What the Fuck is Wrong With People?

So on October 19, 2014, 12 days before our third anniversary we decided that for our fifth anniversary we would do a vow renewal. Ever since then I have caught hell from everyone I have told about it. Either its a stupid idea, its a waste of their time, we don't deserve it, or I'm supposedly only doing it because my brother and his LOOOOOOOOOONNNNNGGGGGG time girlfriend are finally getting married. I was so looking forward to this and finally having my dream wedding. But it seems after getting my hopes up I may be cancelling it now and it's just not in the cards for me to have such a happy event of my own.



 "I've been married three times before"
Let me tell you about weddings 1, 2, and 3!

          Wedding #1
I married a guy I was not in love with, out of pressure from not just him but my family because I had children already. My family pushed me to marry the first person that asked. He also never proposed to me, he and his mom planned a wedding and we were married within 4 months of meeting him. I hated everything about it. A church wedding? Come on! The colors were peach and white, the cake tasted like shit, the reception was horrible with a hundred people I had never met nor heard of. His mom planned the 1980's country wedding she had always wanted. I would make plans she would call and change them. It wasn't my wedding it was hers.

          Wedding #2
There was no wedding. We got married at the courthouse after a last minute discussion about how he was too nervous to stand up in front of people and "perform". On Friday the 13th. End of story no wedding so still not my dream wedding.

          Wedding #3
After spending $3000 on a caterer, photographer, sending out invitations, planning for a year, and spending 6 months making my dream dress, I had to cancel because my drunk sister-in-law called in a bomb threat and said she was going to show up and shoot anyone that got in her way of trying to stop our wedding. The girl has been arrested for violent crimes involving weapons. I was 4 months pregnant and didn't want to risk it. We did the courthouse bit and had a small reception at my moms with the people who weren't afraid of her. We also didn't get our deposits back on anything.

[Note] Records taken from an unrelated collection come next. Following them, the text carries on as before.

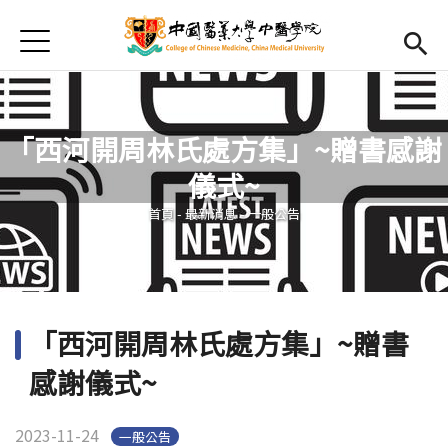
Jump to Main content
Jump to Navigation
首頁
最新消息
Open submenu (學院簡介)
學院簡介
「西河開周林氏處方集」~贈書感謝
Open submenu (院長室)
院長室
儀式~
您在這裡
教學設備
首頁
-
最新消息
-
一般公告
國際課程
活動集錦
「西河開周林氏處方集」~贈書
Open submenu (學院計畫)
學院計畫
感謝儀式~
English
Open submen
2023-11-24
一般公告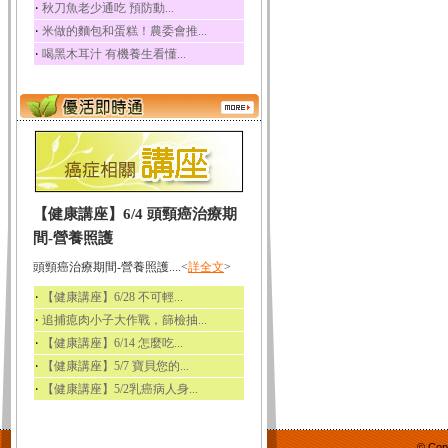
‧
秋刀魚老少通吃 預防動...
‧
米做的麵包和蛋糕！農委會推...
‧
喝黑木耳汁 有機養生看懂...
【健康講座】6/4 頭頸癌治療期
間-營養照護
頭頸癌治療期間-營養照護....<
詳全文
>
‧
【健康講座】6/28 不可輕...
‧
追捕瘜肉小子大作戰，篩檢抽...
‧
【健康講座】6/14 怎麼吃...
‧
【健康講座】5/7 寶貝您的...
‧
【健康講座】5/2乳癌病人身...
© Cop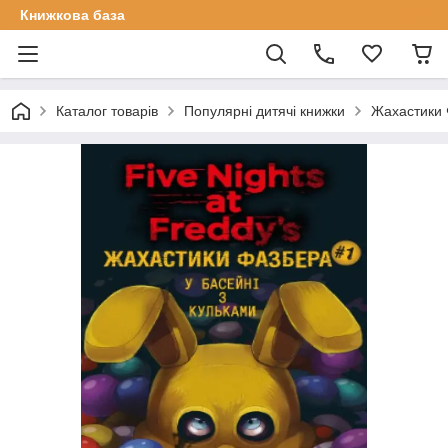
Книжкова база
Каталог товарів
Популярні дитячі книжки
Жахастики Ф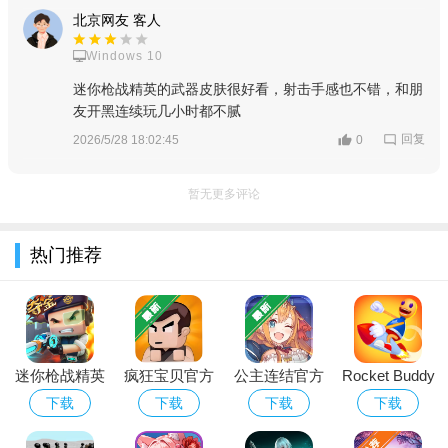
北京网友 客人
Windows 10
迷你枪战精英的武器皮肤很好看，射击手感也不错，和朋
友开黑连续玩几小时都不腻
回复
2026/5/28 18:02:45
0
暂无更多评论
游戏内容
Q版像素美术与丰富场景，视觉体验鲜活：延续《迷你世界》
热门推荐
经典像素卡通风格，角色萌趣讨喜、场景配色明亮，打造无压迫
感的射击氛围；包含50人竞技的“瓦尼斯岛”，以及城市、森林、
沙漠等多元对战地图，部分地图设有高塔、房区、集装箱等特色
点位，兼顾战术发挥与视觉新鲜感。
迷你枪战精英
疯狂宝贝官方
公主连结官方
Rocket Buddy
全类型武器库与配件系统，自定义空间足：涵盖手枪、步
官方正版手游
下载
下载
手游
下载
下载
下载
下载
枪、狙击枪、霰弹枪等常规枪械，还有榴弹等重型武器与能量
下载安装
剑、狼牙棒等特色近战武器；枪械支持枪口、瞄准镜、弹匣、激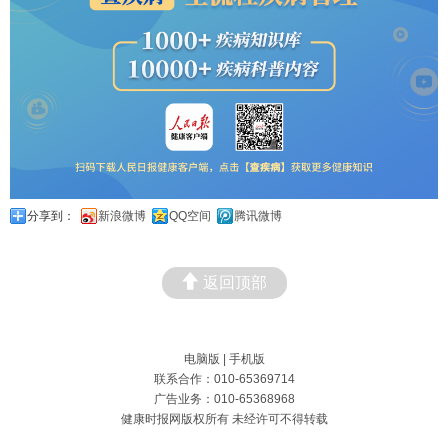
分享到：
新浪微博
QQ空间
腾讯微博
返回顶部
电脑版
|
手机版
联系合作：010-65369714
广告业务：010-65368968
健康时报网版权所有 未经许可不得转载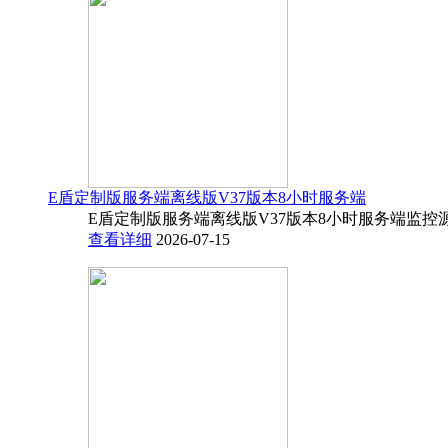
E盾定制版服务端离线版V37版本8小时服务端
E盾定制版服务端离线版V37版本8小时服务端监控源码
查看详细
2026-07-15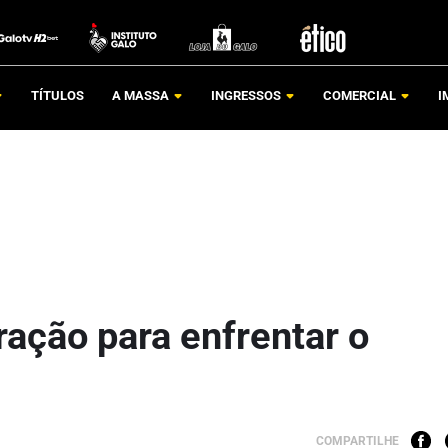
TÍTULOS
A MASSA
INGRESSOS
COMERCIAL
I
aração para enfrentar o
COMPARTILHE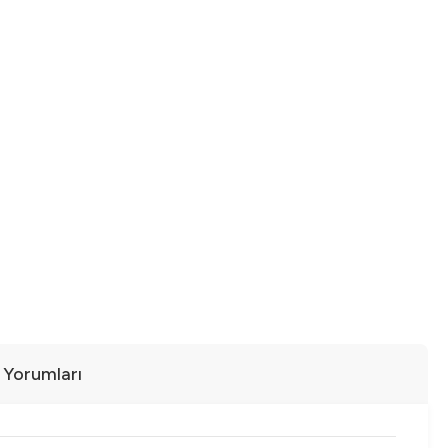
ı Yorumları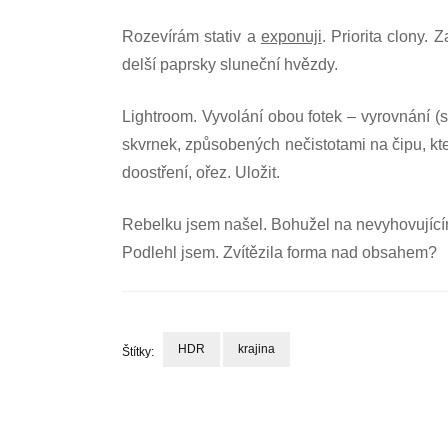
Rozevírám stativ a
exponuji
. Priorita clony. Z
delší paprsky sluneční hvězdy.
Lightroom. Vyvolání obou fotek – vyrovnání (s
skvrnek, způsobených nečistotami na čipu, kte
doostření, ořez. Uložit.
Rebelku jsem našel. Bohužel na nevyhovujícím
Podlehl jsem. Zvítězila forma nad obsahem?
HDR
krajina
Štítky:
Navigace
příspěvku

Now flash forward to now. I am catching hell from so many people I want to give up. I have people telling me I am wasting my time because it's not important, that I am only doing it because so and so just got/ is getting married, that "you don't do it that early, that's not long enough to count", and just plain why bother. I've had people actually tell me that its wrong of me to even bother wasting my money for a stupid show. So what is the point in it?

All I really wanted before I ever got married was to have a wedding the way I wanted it. With the dress I wanted. With the cake I wanted. With my friends and family there for me. But it seems that even this "fake wedding" isn't going to happen. Maybe we should just give it up and accept that it's not something in a long line of somethings I'm not meant to have. What little girl doesn't want to be a princess at least once.

Am I whining yes I am, its my fucking blog and I can if I want to! Go read something else if you don't like it. Because I have said it in past posts there is nobody who understands to talk to about shit around here.